Kayıtlı Veriler
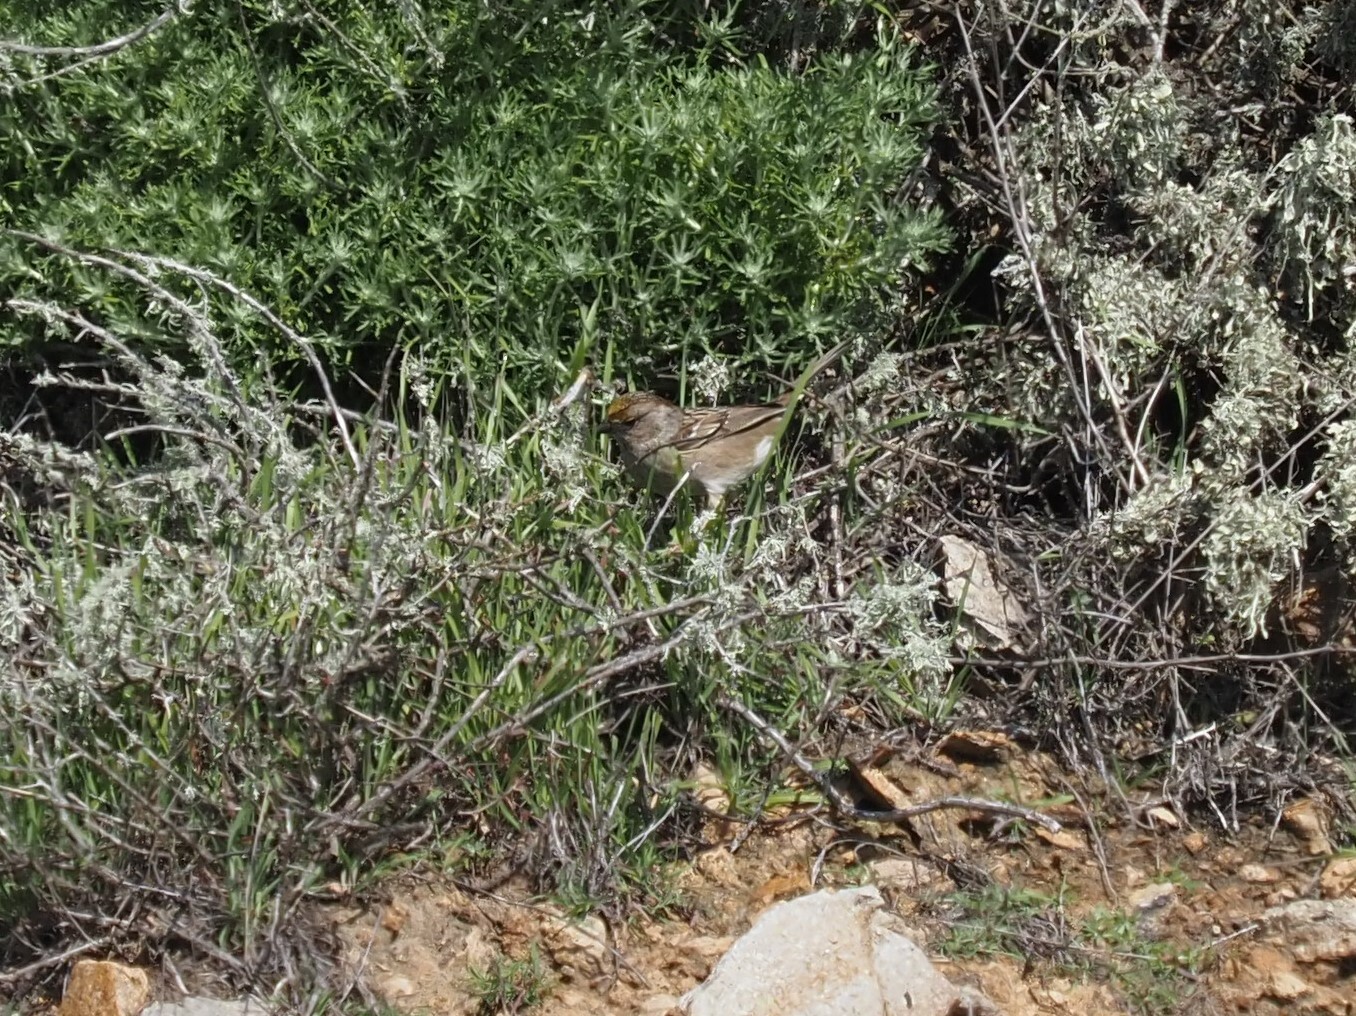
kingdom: Animalia
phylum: Chordata
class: Aves
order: Passeriformes
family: Passerellidae
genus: Zonotrichia
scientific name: Zonotrichia atricapilla
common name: Golden-crowned sparrow
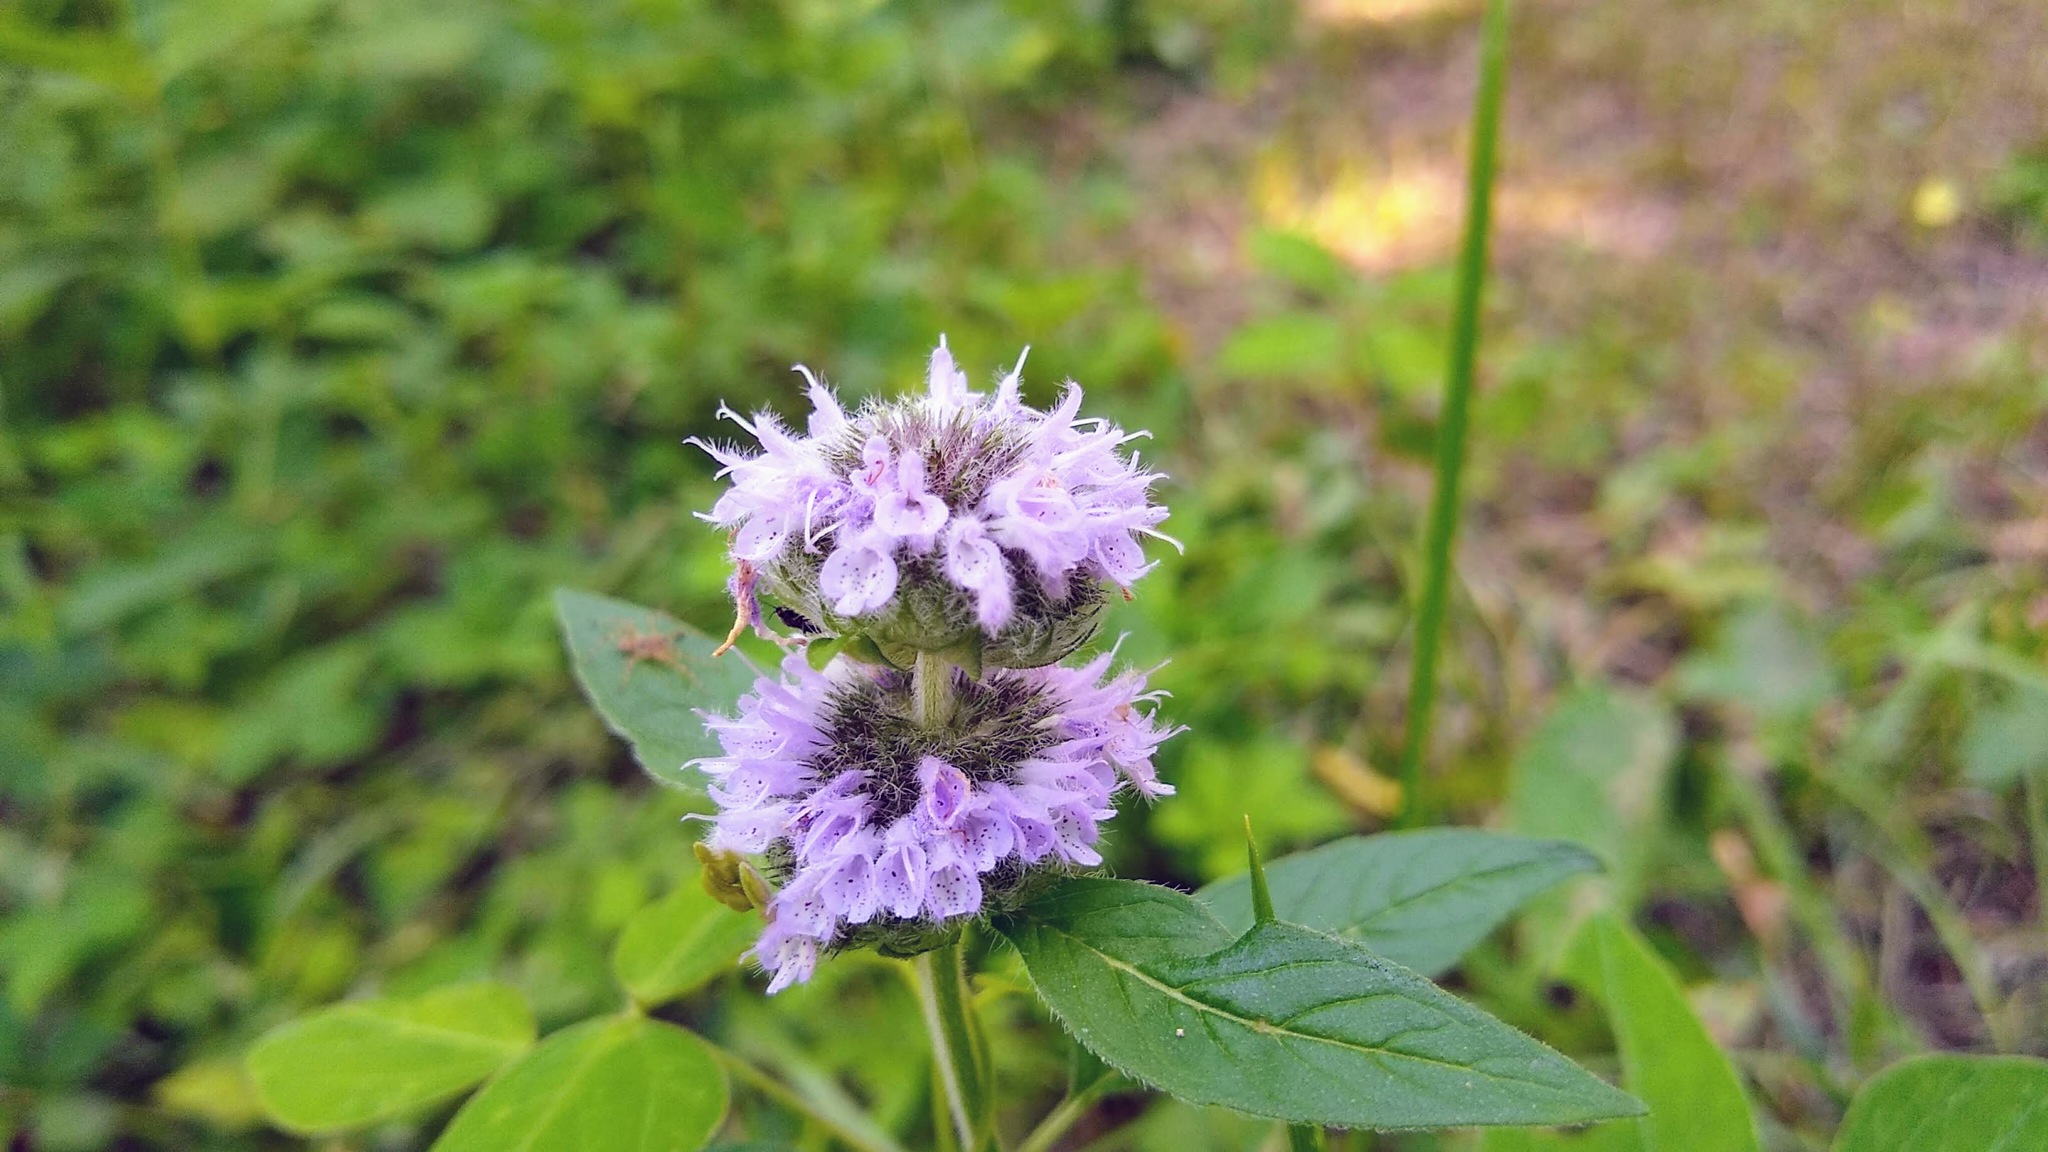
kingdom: Plantae
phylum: Tracheophyta
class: Magnoliopsida
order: Lamiales
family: Lamiaceae
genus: Blephilia
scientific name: Blephilia ciliata
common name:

Alıştırma Yönergesi
Yukarıdaki kayıtların tüm satırlarını hiçbir değişiklik yapmadan yeniden yazınız. Görselleri yanıtınızın dışında bırakınız.

Yazılı Yanıt
kingdom: Animalia
phylum: Chordata
class: Aves
order: Passeriformes
family: Passerellidae
genus: Zonotrichia
scientific name: Zonotrichia atricapilla
common name: Golden-crowned sparrow
kingdom: Plantae
phylum: Tracheophyta
class: Magnoliopsida
order: Lamiales
family: Lamiaceae
genus: Blephilia
scientific name: Blephilia ciliata
common name:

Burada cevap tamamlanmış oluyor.